> DOCUMENT EXTRACT:
____

Internet-Draft IE for Flow Discard Classification March 2025
Evans, et al. Expires 4 September 2025 [Page]
Workgroup:
OPSAWG
Internet-Draft:
draft-evans-opsawg-ipfix-discard-class-ie-00
Published:
Intended Status:
Informational
Expires:
Authors:
J. Evans
Amazon
O. Pylypenko
Amazon
K. Cheaito
Amazon

Information Element for Flow Discard Classification

Abstract

This document defines a new IPFIX Information Element for classifying flow-level discards which aligns with the information model defined in [I-D.ietf-opsawg-discardmodel]. The flowDiscardClass Information Element provides consistent classification of packet discards across IPFIX implementations, enabling correlation between device and interface-level statistics and impacted flows.

Status of This Memo

This Internet-Draft is submitted in full conformance with the provisions of BCP 78 and BCP 79.

Internet-Drafts are working documents of the Internet Engineering Task Force (IETF). Note that other groups may also distribute working documents as Internet-Drafts. The list of current Internet-Drafts is at https://datatracker.ietf.org/drafts/current/.

Internet-Drafts are draft documents valid for a maximum of six months and may be updated, replaced, or obsoleted by other documents at any time. It is inappropriate to use Internet-Drafts as reference material or to cite them other than as "work in progress."

This Internet-Draft will expire on 4 September 2025.

Table of Contents

1. Introduction

For network operators, understanding both where and why packet loss occurs within a network is essential for effective operation. While certain types of packet loss, such as policy-based discards, are intentional and part of normal network operation, unintended packet loss can impact customer services. To automate network operations, operators must be able to detect customer-impacting packet loss, determine its root cause, and apply appropriate mitigation actions.

[I-D.ietf-opsawg-discardmodel] addresses this need by defining an information model that provides precise classification of packet loss, enabling accurate automated mitigation. While its YANG data model implementation provides device and interface-level statistics, effective automated triage often requires understanding which specific flows are impacted. For example, when mitigating congestion, operators may need to identify and trace the sources of elephant flows. This requires the ability to correlate device and interface-level discard classes with the specific flows being dropped.

____

> Chart interpretation exercises:

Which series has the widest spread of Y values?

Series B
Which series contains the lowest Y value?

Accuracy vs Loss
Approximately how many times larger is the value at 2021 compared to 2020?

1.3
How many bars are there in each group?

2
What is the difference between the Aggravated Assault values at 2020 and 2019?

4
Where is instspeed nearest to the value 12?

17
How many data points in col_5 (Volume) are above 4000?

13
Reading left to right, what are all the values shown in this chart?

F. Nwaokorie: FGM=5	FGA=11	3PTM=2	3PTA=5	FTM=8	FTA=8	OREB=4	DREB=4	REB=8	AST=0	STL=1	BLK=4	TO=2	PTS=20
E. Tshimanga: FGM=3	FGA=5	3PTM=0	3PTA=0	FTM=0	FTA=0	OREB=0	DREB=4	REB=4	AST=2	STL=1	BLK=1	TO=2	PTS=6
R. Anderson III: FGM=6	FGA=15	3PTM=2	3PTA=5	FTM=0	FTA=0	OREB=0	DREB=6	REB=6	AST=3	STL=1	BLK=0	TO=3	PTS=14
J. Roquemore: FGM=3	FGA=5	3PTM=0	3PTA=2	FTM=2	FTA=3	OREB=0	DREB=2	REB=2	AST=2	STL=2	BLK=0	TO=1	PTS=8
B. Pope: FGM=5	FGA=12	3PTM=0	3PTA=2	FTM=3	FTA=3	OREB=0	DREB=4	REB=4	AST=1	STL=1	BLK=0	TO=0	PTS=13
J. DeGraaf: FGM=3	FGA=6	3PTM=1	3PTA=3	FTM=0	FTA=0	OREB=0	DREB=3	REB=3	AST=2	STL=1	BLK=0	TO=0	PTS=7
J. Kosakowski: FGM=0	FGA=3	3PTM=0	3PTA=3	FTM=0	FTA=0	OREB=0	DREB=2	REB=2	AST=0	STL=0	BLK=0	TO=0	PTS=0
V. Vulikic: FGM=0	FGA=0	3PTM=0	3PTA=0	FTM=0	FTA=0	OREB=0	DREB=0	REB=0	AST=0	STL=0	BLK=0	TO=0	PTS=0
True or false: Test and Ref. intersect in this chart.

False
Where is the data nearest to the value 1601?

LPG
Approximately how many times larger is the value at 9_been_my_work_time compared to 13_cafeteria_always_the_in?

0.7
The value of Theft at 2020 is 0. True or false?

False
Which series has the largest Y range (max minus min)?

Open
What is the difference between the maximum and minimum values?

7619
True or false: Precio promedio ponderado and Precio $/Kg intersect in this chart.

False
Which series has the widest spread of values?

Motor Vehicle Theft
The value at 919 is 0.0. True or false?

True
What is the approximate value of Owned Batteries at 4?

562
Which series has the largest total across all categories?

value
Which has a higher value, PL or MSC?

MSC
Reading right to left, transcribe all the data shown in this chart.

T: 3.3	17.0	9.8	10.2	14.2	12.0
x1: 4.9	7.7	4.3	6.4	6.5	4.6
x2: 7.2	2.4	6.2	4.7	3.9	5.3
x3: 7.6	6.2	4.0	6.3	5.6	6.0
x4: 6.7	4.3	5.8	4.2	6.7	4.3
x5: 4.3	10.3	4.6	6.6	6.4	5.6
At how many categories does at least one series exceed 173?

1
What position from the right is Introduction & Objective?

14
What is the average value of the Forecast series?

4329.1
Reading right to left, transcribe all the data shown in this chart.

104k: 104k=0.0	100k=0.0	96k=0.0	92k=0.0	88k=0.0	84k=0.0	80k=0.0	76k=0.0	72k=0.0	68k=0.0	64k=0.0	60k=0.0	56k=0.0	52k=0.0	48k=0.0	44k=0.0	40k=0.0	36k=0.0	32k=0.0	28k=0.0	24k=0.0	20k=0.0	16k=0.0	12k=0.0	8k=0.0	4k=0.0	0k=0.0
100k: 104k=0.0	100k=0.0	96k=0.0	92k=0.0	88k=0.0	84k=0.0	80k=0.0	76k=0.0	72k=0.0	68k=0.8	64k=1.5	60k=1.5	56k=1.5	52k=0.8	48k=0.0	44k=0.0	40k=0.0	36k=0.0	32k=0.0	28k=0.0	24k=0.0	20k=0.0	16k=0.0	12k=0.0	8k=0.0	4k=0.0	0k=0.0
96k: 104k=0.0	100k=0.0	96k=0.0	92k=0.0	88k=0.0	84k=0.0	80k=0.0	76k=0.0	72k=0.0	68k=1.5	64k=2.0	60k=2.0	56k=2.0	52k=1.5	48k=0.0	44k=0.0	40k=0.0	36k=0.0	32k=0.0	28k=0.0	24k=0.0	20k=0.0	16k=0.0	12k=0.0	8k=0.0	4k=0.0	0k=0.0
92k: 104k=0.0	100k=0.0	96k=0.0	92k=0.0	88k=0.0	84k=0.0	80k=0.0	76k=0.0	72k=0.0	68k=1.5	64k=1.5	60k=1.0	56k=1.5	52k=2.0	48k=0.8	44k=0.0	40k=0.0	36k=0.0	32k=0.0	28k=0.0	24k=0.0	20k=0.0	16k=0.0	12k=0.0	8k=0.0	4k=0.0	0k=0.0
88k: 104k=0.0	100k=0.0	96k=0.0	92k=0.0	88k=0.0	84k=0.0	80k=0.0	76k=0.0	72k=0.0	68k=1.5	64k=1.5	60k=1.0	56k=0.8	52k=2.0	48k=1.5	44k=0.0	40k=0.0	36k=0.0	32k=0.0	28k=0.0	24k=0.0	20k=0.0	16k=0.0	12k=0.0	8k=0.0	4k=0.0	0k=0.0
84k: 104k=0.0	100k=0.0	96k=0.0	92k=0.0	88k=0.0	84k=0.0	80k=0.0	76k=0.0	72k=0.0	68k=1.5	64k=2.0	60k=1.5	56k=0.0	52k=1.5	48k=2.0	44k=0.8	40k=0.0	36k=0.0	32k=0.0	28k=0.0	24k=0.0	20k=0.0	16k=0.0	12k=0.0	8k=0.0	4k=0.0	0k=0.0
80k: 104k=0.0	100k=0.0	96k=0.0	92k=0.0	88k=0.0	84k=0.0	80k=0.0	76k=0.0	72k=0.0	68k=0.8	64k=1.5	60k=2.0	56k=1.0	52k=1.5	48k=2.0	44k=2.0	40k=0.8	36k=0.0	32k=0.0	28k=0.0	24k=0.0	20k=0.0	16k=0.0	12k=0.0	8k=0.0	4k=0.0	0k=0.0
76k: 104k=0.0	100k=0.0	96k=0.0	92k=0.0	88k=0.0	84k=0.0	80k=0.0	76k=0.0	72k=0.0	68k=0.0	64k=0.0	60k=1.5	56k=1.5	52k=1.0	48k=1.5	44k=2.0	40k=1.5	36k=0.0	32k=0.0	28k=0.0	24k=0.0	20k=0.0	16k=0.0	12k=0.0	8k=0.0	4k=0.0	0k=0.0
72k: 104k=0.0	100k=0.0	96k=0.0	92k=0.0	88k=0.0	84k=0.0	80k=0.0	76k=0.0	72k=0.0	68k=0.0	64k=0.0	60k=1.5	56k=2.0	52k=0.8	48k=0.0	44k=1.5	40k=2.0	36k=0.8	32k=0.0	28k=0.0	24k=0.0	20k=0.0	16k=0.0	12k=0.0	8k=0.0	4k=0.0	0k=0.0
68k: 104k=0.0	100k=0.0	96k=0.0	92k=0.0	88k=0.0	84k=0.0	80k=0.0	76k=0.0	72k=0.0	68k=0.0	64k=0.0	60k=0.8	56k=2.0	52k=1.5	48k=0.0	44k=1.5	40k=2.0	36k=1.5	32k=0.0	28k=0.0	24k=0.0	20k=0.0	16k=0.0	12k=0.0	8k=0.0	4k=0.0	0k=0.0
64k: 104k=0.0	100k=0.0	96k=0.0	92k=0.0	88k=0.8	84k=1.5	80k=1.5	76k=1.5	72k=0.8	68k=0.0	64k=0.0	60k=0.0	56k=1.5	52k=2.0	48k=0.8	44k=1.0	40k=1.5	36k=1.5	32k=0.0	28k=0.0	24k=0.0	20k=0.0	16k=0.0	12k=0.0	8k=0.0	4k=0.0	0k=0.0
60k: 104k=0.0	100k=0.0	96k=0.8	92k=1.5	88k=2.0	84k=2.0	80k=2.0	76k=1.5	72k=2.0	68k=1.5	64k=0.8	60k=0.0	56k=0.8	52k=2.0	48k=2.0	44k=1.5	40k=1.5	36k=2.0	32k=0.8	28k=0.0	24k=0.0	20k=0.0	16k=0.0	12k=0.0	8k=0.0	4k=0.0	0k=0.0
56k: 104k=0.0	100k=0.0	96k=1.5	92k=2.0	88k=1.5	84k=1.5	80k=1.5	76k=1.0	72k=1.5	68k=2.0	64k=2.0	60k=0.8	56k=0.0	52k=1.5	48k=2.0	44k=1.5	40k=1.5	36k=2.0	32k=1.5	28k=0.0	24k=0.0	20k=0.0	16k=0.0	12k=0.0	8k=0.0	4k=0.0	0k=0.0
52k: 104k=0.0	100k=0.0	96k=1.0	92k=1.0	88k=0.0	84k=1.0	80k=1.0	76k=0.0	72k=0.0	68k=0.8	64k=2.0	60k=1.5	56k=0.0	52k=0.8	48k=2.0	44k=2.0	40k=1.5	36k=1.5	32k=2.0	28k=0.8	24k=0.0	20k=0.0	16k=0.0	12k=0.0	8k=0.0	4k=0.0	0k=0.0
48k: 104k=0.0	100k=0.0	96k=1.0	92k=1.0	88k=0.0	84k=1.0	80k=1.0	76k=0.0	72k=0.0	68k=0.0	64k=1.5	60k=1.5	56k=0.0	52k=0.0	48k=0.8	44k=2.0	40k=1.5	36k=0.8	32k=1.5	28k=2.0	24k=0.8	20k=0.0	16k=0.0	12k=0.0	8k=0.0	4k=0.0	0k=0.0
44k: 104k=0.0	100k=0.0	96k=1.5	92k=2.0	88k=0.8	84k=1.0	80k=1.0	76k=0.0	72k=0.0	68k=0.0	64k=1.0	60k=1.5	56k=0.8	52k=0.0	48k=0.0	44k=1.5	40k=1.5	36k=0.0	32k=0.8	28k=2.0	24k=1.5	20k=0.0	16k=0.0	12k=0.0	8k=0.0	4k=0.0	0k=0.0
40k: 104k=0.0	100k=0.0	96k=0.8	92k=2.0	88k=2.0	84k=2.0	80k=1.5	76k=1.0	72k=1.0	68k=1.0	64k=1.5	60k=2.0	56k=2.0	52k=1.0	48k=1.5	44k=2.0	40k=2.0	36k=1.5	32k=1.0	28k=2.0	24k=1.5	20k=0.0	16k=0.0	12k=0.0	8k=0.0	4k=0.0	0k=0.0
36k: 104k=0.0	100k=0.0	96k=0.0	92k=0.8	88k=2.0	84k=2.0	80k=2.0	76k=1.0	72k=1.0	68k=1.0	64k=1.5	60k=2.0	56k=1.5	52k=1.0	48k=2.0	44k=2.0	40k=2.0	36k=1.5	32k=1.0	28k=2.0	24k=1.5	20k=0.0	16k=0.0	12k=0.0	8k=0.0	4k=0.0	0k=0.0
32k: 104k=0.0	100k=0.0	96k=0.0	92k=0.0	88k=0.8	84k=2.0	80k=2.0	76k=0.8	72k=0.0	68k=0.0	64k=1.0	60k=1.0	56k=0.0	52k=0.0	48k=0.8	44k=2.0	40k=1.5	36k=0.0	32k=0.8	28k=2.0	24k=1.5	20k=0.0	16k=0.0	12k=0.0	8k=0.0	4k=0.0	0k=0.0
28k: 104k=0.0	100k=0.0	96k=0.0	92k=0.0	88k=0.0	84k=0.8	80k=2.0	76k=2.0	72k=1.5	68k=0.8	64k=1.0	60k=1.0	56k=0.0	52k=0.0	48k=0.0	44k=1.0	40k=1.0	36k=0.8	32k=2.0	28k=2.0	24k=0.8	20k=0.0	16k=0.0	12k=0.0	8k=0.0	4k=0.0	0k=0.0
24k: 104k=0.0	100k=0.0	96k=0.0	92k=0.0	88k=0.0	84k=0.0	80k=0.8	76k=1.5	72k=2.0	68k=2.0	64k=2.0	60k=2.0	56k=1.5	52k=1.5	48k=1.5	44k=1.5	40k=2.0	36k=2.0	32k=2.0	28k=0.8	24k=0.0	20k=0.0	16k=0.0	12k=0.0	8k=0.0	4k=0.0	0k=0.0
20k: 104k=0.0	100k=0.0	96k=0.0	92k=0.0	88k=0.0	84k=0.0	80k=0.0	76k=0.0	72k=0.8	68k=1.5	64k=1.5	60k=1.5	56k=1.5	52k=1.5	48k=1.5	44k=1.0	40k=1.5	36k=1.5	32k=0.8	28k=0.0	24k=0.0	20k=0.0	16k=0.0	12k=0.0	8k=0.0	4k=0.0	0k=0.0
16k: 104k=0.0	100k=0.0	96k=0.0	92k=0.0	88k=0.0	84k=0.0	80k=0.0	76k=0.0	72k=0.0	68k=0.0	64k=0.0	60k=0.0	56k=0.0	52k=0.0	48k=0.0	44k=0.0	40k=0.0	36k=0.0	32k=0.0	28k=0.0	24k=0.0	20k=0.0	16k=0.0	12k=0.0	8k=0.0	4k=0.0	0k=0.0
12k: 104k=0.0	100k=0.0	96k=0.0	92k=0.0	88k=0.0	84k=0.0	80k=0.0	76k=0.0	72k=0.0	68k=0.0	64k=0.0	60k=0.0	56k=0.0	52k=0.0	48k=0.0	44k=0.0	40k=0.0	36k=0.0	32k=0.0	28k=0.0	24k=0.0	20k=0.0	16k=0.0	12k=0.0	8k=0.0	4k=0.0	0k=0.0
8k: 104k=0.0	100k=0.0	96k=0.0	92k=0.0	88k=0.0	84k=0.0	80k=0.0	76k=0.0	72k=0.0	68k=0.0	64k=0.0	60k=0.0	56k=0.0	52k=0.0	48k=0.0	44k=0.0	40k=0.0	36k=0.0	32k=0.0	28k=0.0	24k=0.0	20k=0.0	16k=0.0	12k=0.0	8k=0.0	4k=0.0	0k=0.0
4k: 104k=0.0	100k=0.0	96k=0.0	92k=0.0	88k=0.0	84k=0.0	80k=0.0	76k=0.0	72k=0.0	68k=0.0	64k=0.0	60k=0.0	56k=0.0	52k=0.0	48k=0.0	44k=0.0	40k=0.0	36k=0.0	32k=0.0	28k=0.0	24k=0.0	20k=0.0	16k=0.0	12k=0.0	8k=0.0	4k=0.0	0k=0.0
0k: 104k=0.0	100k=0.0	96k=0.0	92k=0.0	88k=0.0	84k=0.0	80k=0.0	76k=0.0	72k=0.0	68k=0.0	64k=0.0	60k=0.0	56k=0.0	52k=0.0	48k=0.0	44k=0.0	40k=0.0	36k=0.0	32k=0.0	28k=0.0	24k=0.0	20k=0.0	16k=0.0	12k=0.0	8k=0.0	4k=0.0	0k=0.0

____

> EXERCISE SET:
1/ Answer these questions about the Internet-Draft on flow discard classification.
(a) Which workgroup is the draft listed under?
(b) On what date will the draft expire?
(c) What kind of packet loss does the introduction give as an example of intentional discards that are part of normal network operation?
2/ Reproduce the passage of the Internet-Draft on flow discard classification starting with "Information Element for Flow" and going on through "and BCP 79.", renaming every "Information Element" as "Data Field".

> RESPONSES BY TASK:
1/
(a) OPSAWG
(b) 4 September 2025
(c) Policy-based discards

2/
Data Field for Flow Discard Classification

Abstract

This document defines a new IPFIX Data Field for classifying flow-level discards which aligns with the information model defined in [I-D.ietf-opsawg-discardmodel]. The flowDiscardClass Data Field provides consistent classification of packet discards across IPFIX implementations, enabling correlation between device and interface-level statistics and impacted flows.

Status of This Memo

This Internet-Draft is submitted in full conformance with the provisions of BCP 78 and BCP 79.